Anne-Françoise Pont Chamot (HETSL | HES-SO), Joëlle Minacci (HETSL | HES-SO), Kim Stroumza (HETS Genève | HES-SO), Patricia de Meyer (HETSL | HES-SO), Marc Pittet (HETS Genève | HES-SO)

2026

Selon les dispositions légales en vigueur, l’enfant doit pouvoir participer à la concrétisation de son intérêt supérieur, une notion au cœur de la Convention internationale relative aux droits de l’enfant (CDE, 1989). La participation de l’enfant est également un facteur essentiel de son développement en lui permettant de se reconnaître et d’exister comme sujet, à la fois des décisions prises à son égard et, plus largement, de sa propre existence. Dans le champ de la protection de l’enfance, définir et concrétiser cette notion juridique d’intérêt supérieur de l’enfant (ISE), en appui sur sa participation, est toutefois sujette à controverses, du fait de son caractère indéfini et des multiples tensions dans lesquelles est prise cette ambition au niveau des pratiques professionnelles.
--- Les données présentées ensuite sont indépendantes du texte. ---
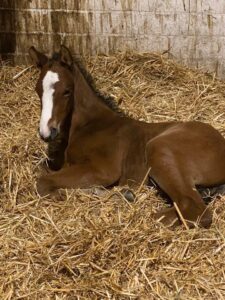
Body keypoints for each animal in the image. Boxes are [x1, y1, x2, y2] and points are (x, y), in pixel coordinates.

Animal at [29, 44, 225, 229]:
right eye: (38, 90)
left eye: (67, 91)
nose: (47, 132)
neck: (91, 125)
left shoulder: (103, 169)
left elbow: (43, 181)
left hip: (159, 148)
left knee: (193, 209)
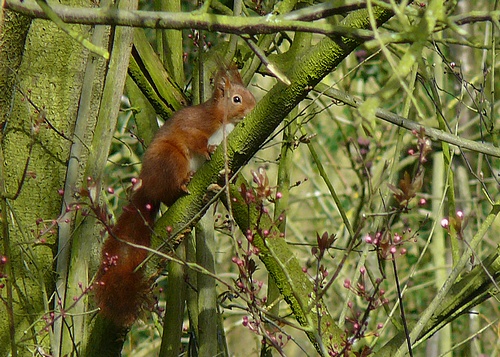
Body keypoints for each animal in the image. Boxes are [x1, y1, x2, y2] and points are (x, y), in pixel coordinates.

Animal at [95, 65, 256, 326]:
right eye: (236, 99)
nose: (253, 109)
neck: (224, 122)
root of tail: (148, 188)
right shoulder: (196, 125)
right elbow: (194, 138)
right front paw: (208, 149)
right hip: (172, 159)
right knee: (172, 184)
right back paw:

Dans une démarche d’analyse du travail (Barbier et Durand 20171 ; Theureau 20042), cette recherche prend comme objet d’étude l’activité éducative réelle dans le cadre de placements d’urgence traversés par de forts enjeux de protection. A partir de l’analyse des pratiques développées par une équipe éducative, elle a pour objectif de modéliser et préciser comment et à quelles conditions construire une participation de l’enfant qui puisse répondre à son intérêt supérieur demeure malgré tout possible dans ce contexte et permet de répondre au mandat de protection en favorisant un développement harmonieux de l’enfant.